Краткое описание

Pulsating flows have a potential for research in many aspects. A pulsating unsteady confined jet is still unclear and requires further investigation because of many upcoming applications. In the past decade, nanofluids have attracted much interest because of their reported superior thermal performance and many potential applications. Also, a pulsating confined jet in a nanofluid is a new idea in fluid mechanics and heat transfer. In this paper, two-dimensional pulsating confined jet flow of nanofluids through a duct with isoflux walls is investigated numerically. In order to solve the Navier−Stokes and energy equations, the finite volume approach with collocated grid is employed. The momentum interpolation technique of Rhie and Chow is applied in SIMPLE algorithm. The simulation is performed at different pulse parameters (amplitude, Strouhal and Reynolds numbers) and volume fractions of nanoparticles for unsteady flow and also various values of the duct-to-jet width ratio (aspect ratio).
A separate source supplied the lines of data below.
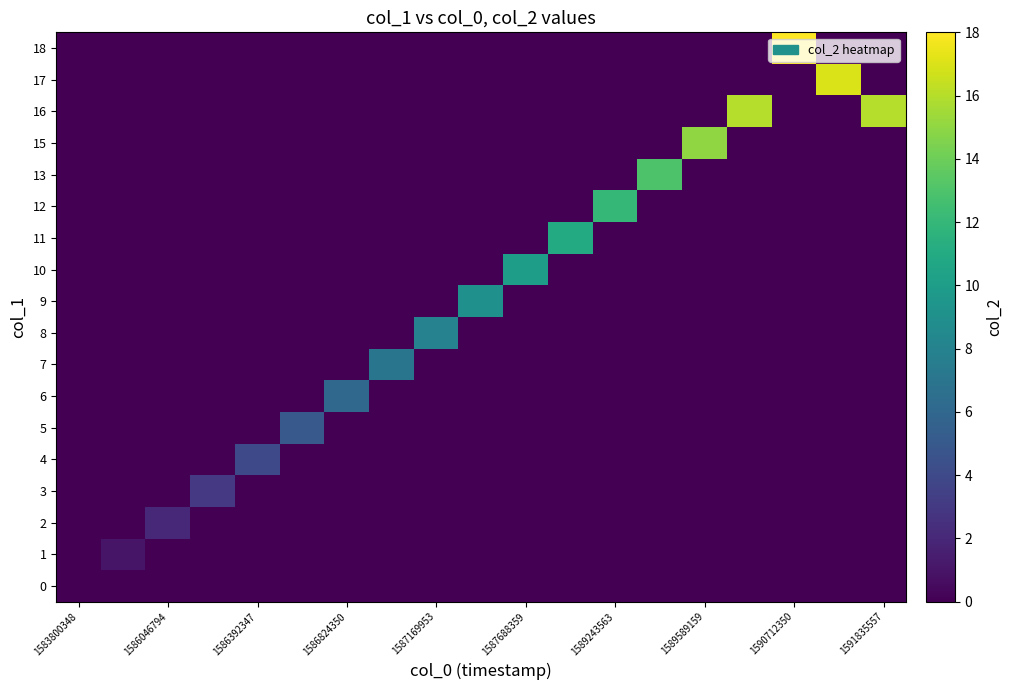

Reading left to right, transcribe all the data shown in this chart.

0: 0	0	0	0	0	0	0	0	0	0	0	0	0	0	0	0	0	0	0
1: 0	1	0	0	0	0	0	0	0	0	0	0	0	0	0	0	0	0	0
2: 0	0	2	0	0	0	0	0	0	0	0	0	0	0	0	0	0	0	0
3: 0	0	0	3	0	0	0	0	0	0	0	0	0	0	0	0	0	0	0
4: 0	0	0	0	4	0	0	0	0	0	0	0	0	0	0	0	0	0	0
5: 0	0	0	0	0	5	0	0	0	0	0	0	0	0	0	0	0	0	0
6: 0	0	0	0	0	0	6	0	0	0	0	0	0	0	0	0	0	0	0
7: 0	0	0	0	0	0	0	7	0	0	0	0	0	0	0	0	0	0	0
8: 0	0	0	0	0	0	0	0	8	0	0	0	0	0	0	0	0	0	0
9: 0	0	0	0	0	0	0	0	0	9	0	0	0	0	0	0	0	0	0
10: 0	0	0	0	0	0	0	0	0	0	10	0	0	0	0	0	0	0	0
11: 0	0	0	0	0	0	0	0	0	0	0	11	0	0	0	0	0	0	0
12: 0	0	0	0	0	0	0	0	0	0	0	0	12	0	0	0	0	0	0
13: 0	0	0	0	0	0	0	0	0	0	0	0	0	13	0	0	0	0	0
15: 0	0	0	0	0	0	0	0	0	0	0	0	0	0	15	0	0	0	0
16: 0	0	0	0	0	0	0	0	0	0	0	0	0	0	0	16	0	0	16
17: 0	0	0	0	0	0	0	0	0	0	0	0	0	0	0	0	0	17	0
18: 0	0	0	0	0	0	0	0	0	0	0	0	0	0	0	0	18	0	0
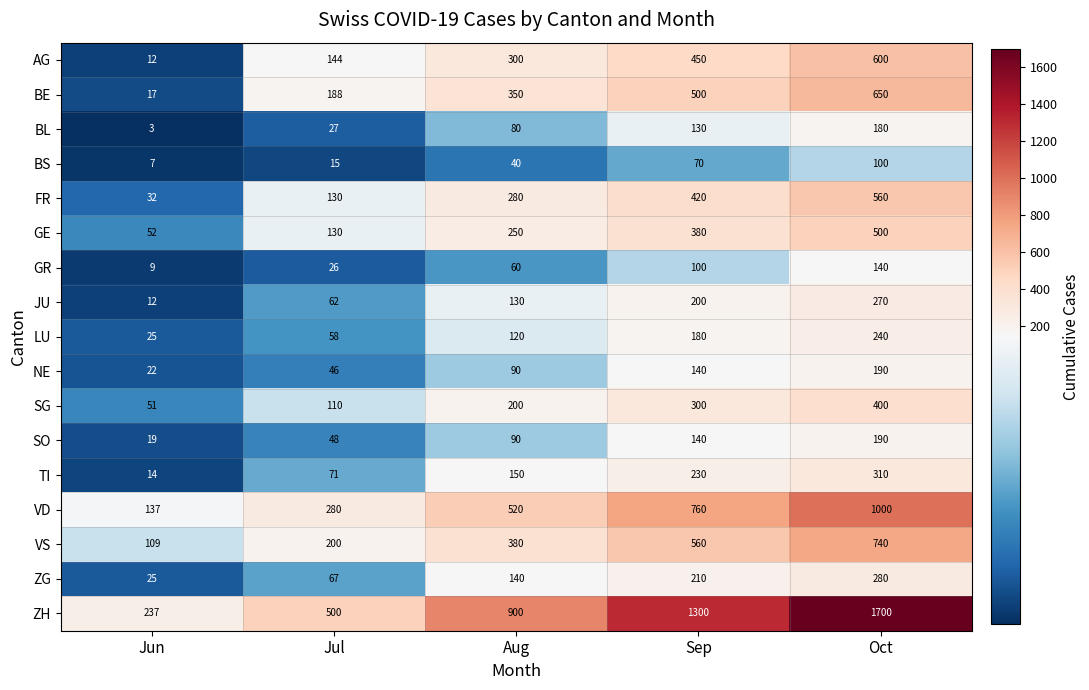

At how many categories does at least one series exceed 1183?

2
Increasing both the frequency and amplitude leads to a slight increase in the Nusselt number but by increasing the Reynolds number, aspect ratio, and volume fraction the average Nusselt number will increase more. By increasing the Reynolds number and volume fraction, a higher rate of heat transfer is observed. The authors have not found in the open literature any records similar to the present work. One of the advantages of using pulsation in a nanofluid is a delay in the sedimentation process of nanoparticles.